My head hurt loudly, with a noise to it, and the blood dripped to the ground from my elbow. A woman hurried over and tugged off her sweater. “Sit down before you faint,” she ordered, and pressed the sweater to my head. “Mom, you need to sit down too.”

“Oh my God!” my mom cried, and she was literally crying, shaking so hard that when she reached for me, it made me think of the shivering of the earth, and I moaned, ducking away. She sank down beside me. “You need to go to the hospital.”

“We need to call Kit!” I cried. If it was this bad here, what happened at Eden? Panic squeezed my lungs so hard that I couldn’t catch my breath, and I grabbed my mom’s wrist hard. “Kit!”

“I will; I will.” Mom stood up, stared around her, looked at me. “You’re bleeding so badly, I don’t want to leave you.”

The woman lifted the sweater. “Yep, you’re going to need a bunch of stitches. Can you walk?”

I tried to stand up, but another wave of noise and shaking overtook us, knocking me down. Someone started screaming again, in little bursts. My mom was on her hands and knees. “The hospital is too far away. We need to call an ambulance.”

“Every ambulance within a hundred miles is going to be busy.”

“Let’s just stay here. They’ll be down here soon enough.”

The woman had the air of someone who was used to getting things done. She hesitated, looking around us, then sank down beside me. “You’re right.”

A roar filled my head. “Kit and Dad! We need to call them!”

“Yes. Right. I need to call home,” Mom said. “I’m going to try to find a phone.”

I nodded, but I was feeling dizzy and sick, and only lolled against the planter. I was covered in blood, and my gut was cramping in rhythmic waves that mimicked the earthquake or maybe the ocean.

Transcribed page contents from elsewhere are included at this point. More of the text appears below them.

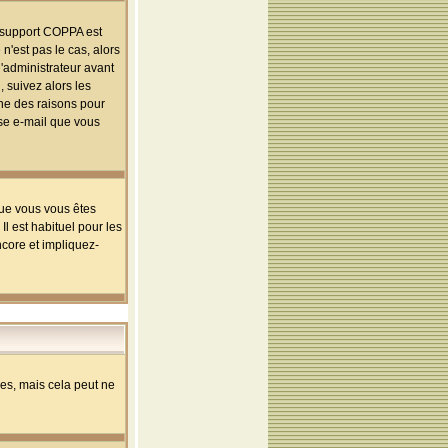
le support COPPA est
n'est pas le cas, alors
l'administrateur avant
 suivez alors les
une des raisons pour
sse e-mail que vous
que vous vous êtes
l est habituel pour les
ncore et impliquez-
s, mais cela peut ne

My mom came back, looking sick. “No answer.”

And there was nothing to do but wait. Wait while people staggered by, while they tried to drive cars that couldn’t go anywhere because the streets were broken into waves, while little kids screamed at the top of their lungs. While the smell of smoke filled the air and increased the darkness, and sirens finally wailed into the space, carrying police and EMTs who assessed the injuries of the people scattered like more litter around the area.

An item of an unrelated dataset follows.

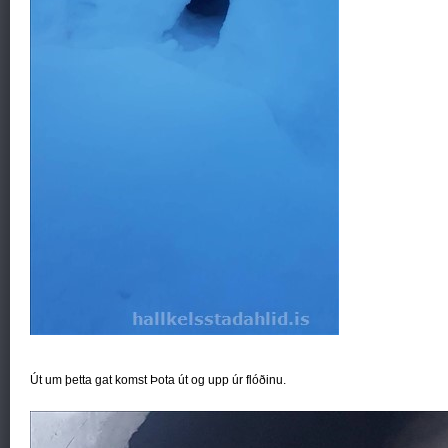
Út um þetta gat komst Þota út og upp úr flóðinu.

We leaned into each other. I wondered how we’d even get home.

It was hours before anyone could clean and stitch up my still-bleeding cut. By then I was incoherent with pain and terror, and to this day, I don’t remember getting to Eden. A stranger in a Jeep helped us, our Good Samaritan.

There were no lights as we drove up, only blackness and emptiness where the buildings had once stood. After the long trauma of the day, I couldn’t comprehend what I was seeing.

And then I did. My heart shattered a thousand times, over and over and over. I jumped out of the car and screamed, “Kit!”

She ran into the light of the headlights, her face a mess of tears and dirt. I hugged her so hard it made my head ache.